■ DATASET ENTRIES:
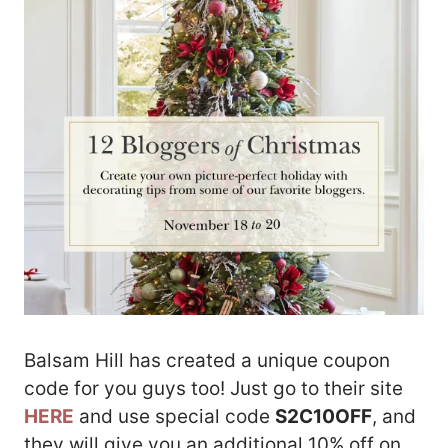
Balsam Hill has created a unique coupon
code for you guys too! Just go to their site
HERE
and use special code
S2C10OFF
, and
they will give you an additional 10% off on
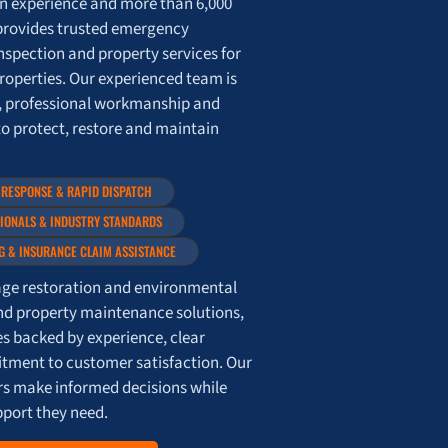
on experience and more than 6,000
provides trusted emergency
nspection and property services for
roperties. Our experienced team is
, professional workmanship and
to protect, restore and maintain
 RESPONSE & RAPID DISPATCH
SIONALS & INDUSTRY STANDARDS
G & INSURANCE CLAIM ASSISTANCE
e restoration and environmental
nd property maintenance solutions,
es backed by experience, clear
ment to customer satisfaction. Our
ers make informed decisions while
pport they need.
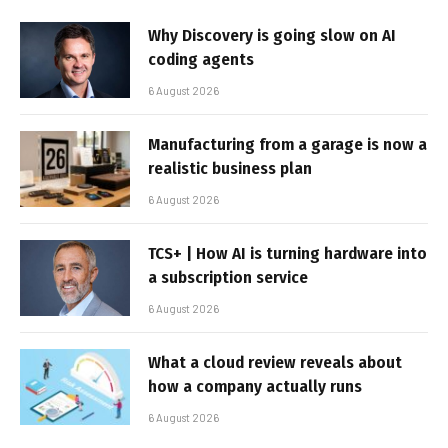
Why Discovery is going slow on AI
coding agents
6 August 2026
Manufacturing from a garage is now a
realistic business plan
6 August 2026
TCS+ | How AI is turning hardware into
a subscription service
6 August 2026
What a cloud review reveals about
how a company actually runs
6 August 2026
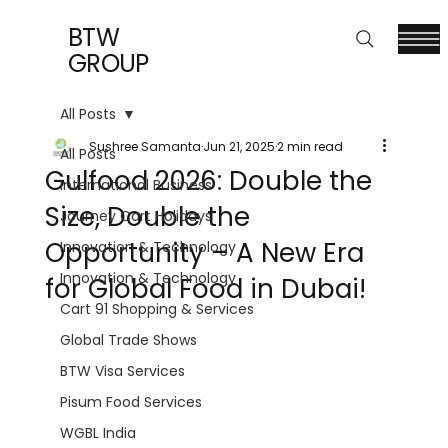
BTW
GROUP
All Posts
Sushree Samanta
Jun 21, 2025
2 min read
All Posts
Gulfood 2026: Double the
International Business
Size, Double the
Journey Cart Holidays
Opportunity – A New Era
Innovation & Technology
Innovation & Technology
for Global Food in Dubai!
Cart 91 Shopping & Services
Global Trade Shows
BTW Visa Services
Pisum Food Services
WGBL India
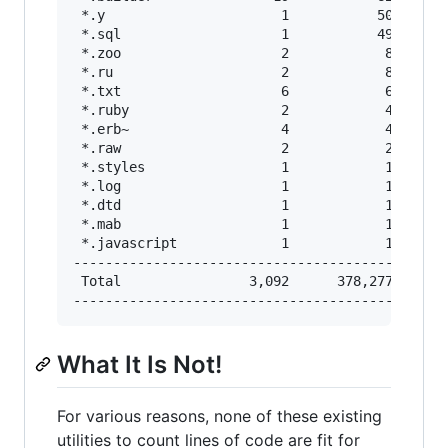
 *.y                      1           50       
 *.sql                    1           49       
 *.zoo                    2            8       
 *.ru                     2            8       
 *.txt                    6            6       
 *.ruby                   2            4       
 *.erb~                   4            4       
 *.raw                    2            2       
 *.styles                 1            1       
 *.log                    1            1       
 *.dtd                    1            1       
 *.mab                    1            1       
 *.javascript             1            1       
-----------------------------------------------
 Total                3,092      378,277       
What It Is Not!
For various reasons, none of these existing
utilities to count lines of code are fit for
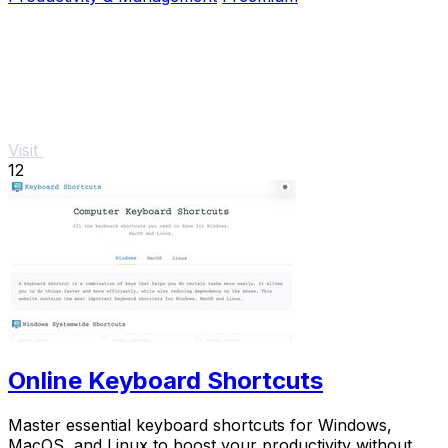
Visit
12
Online Keyboard Shortcuts
Master essential keyboard shortcuts for Windows,
MacOS, and Linux to boost your productivity without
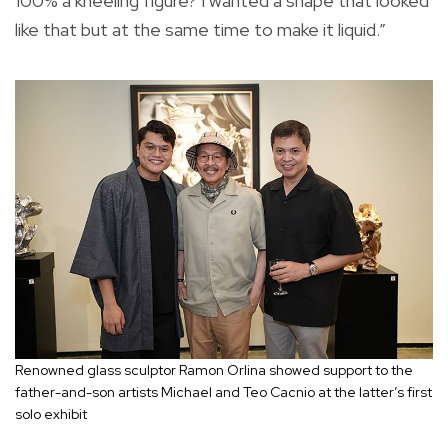
100% a kneeling figure? I wanted a shape that looked
like that but at the same time to make it liquid.”
Renowned glass sculptor Ramon Orlina showed support to the
father-and-son artists Michael and Teo Cacnio at the latter’s first
solo exhibit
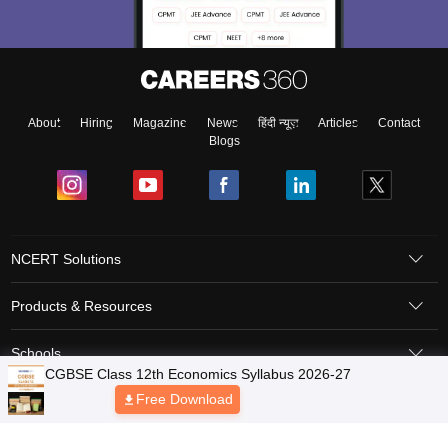
About
Hiring
Magazine
News
हिंदी न्यूज़
Articles
Contact
Blogs
NCERT Solutions
Products & Resources
Schools
Board Syllabus
Sitemap
Terms & Conditions
Privacy Policy
Grievance Redressal
Copyright © 2026 Pathfinder Publishing Pvt Ltd.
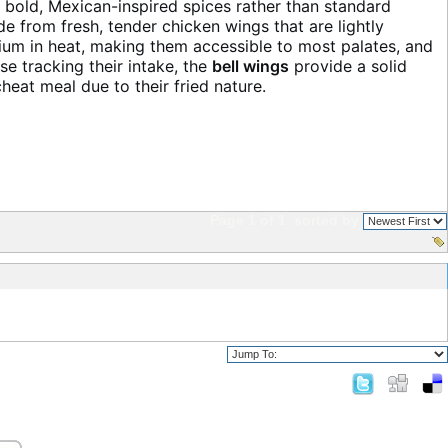
f bold, Mexican-inspired spices rather than standard
e from fresh, tender chicken wings that are lightly
edium in heat, making them accessible to most palates, and
e tracking their intake, the
bell wings
provide a solid
eat meal due to their fried nature.
Page 1 of 1
sorted by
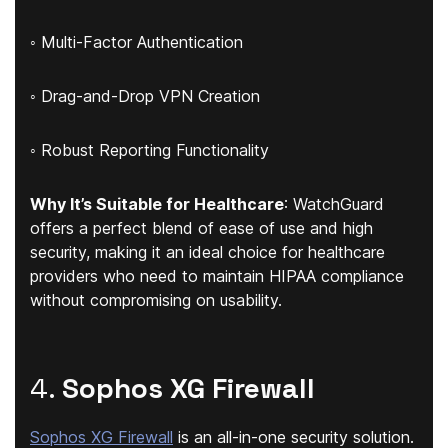
◦ Multi-Factor Authentication
◦ Drag-and-Drop VPN Creation
◦ Robust Reporting Functionality
Why It’s Suitable for Healthcare
: WatchGuard
offers a perfect blend of ease of use and high
security, making it an ideal choice for healthcare
providers who need to maintain HIPAA compliance
without compromising on usability.
4.
Sophos XG Firewall
Sophos XG Firewall
is an all-in-one security solution.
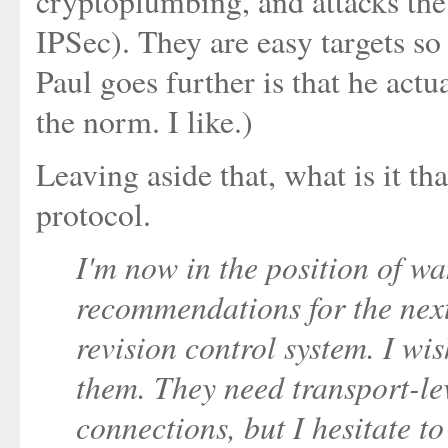
cryptoplumbing, and attacks th
IPSec). They are easy targets so
Paul goes further is that he act
the norm. I like.)
Leaving aside that, what is it th
protocol.
I'm now in the position of w
recommendations for the nex
revision control system. I wis
them. They need transport-lev
connections, but I hesitate 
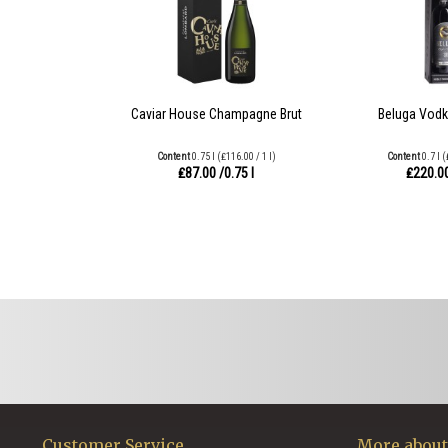
Caviar House Champagne Brut
Beluga Vodk
Content
0.75 l
(₤116.00 / 1 l)
Content
0.7 l
(
₤87.00
/0.75 l
₤220.0
Customer Service
More about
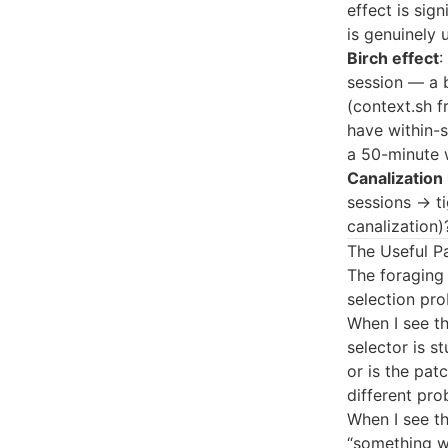
effect is sig
is genuinely 
Birch effect
:
session — a b
(context.sh f
have within-
a 50-minute 
Canalization
sessions → ti
canalization)
The Useful P
The foraging
selection pro
When I see th
selector is st
or is the pat
different pro
When I see th
“something we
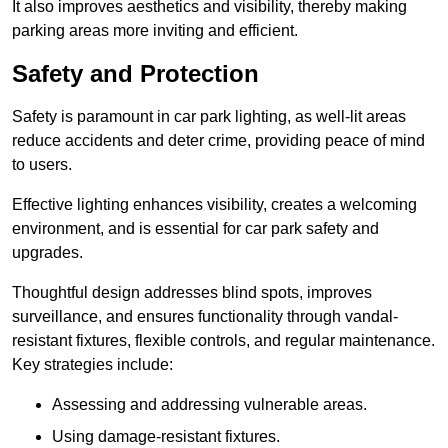
It also improves aesthetics and visibility, thereby making
parking areas more inviting and efficient.
Safety and Protection
Safety is paramount in car park lighting, as well-lit areas
reduce accidents and deter crime, providing peace of mind
to users.
Effective lighting enhances visibility, creates a welcoming
environment, and is essential for car park safety and
upgrades.
Thoughtful design addresses blind spots, improves
surveillance, and ensures functionality through vandal-
resistant fixtures, flexible controls, and regular maintenance.
Key strategies include:
Assessing and addressing vulnerable areas.
Using damage-resistant fixtures.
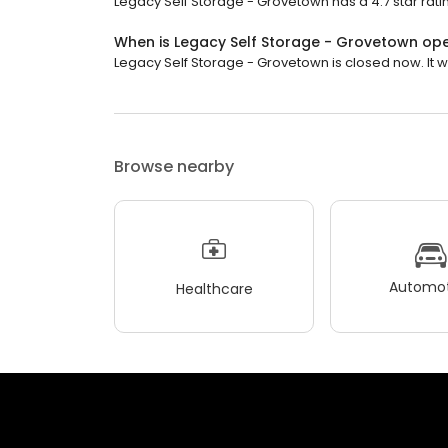
Legacy Self Storage - Grovetown has a 4.7 star ratin
When is Legacy Self Storage - Grovetown op
Legacy Self Storage - Grovetown is closed now. It wi
Browse nearby
Automot
Healthcare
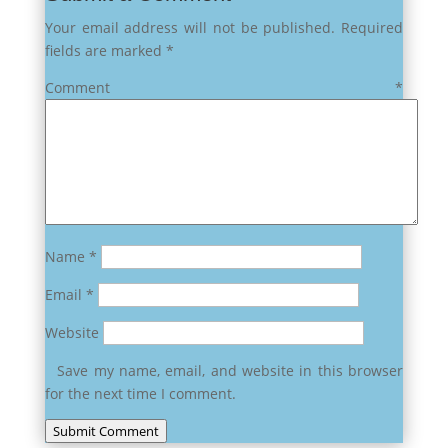
Your email address will not be published.
Required
fields are marked
*
Comment
*
Name
*
Email
*
Website
Save my name, email, and website in this browser
for the next time I comment.
Submit Comment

■ TASK OBJECTIVE:
In the entries above, count each line holding the word "maintain" and give that count alone.

■ OUTPUT FOR THIS TASK:
2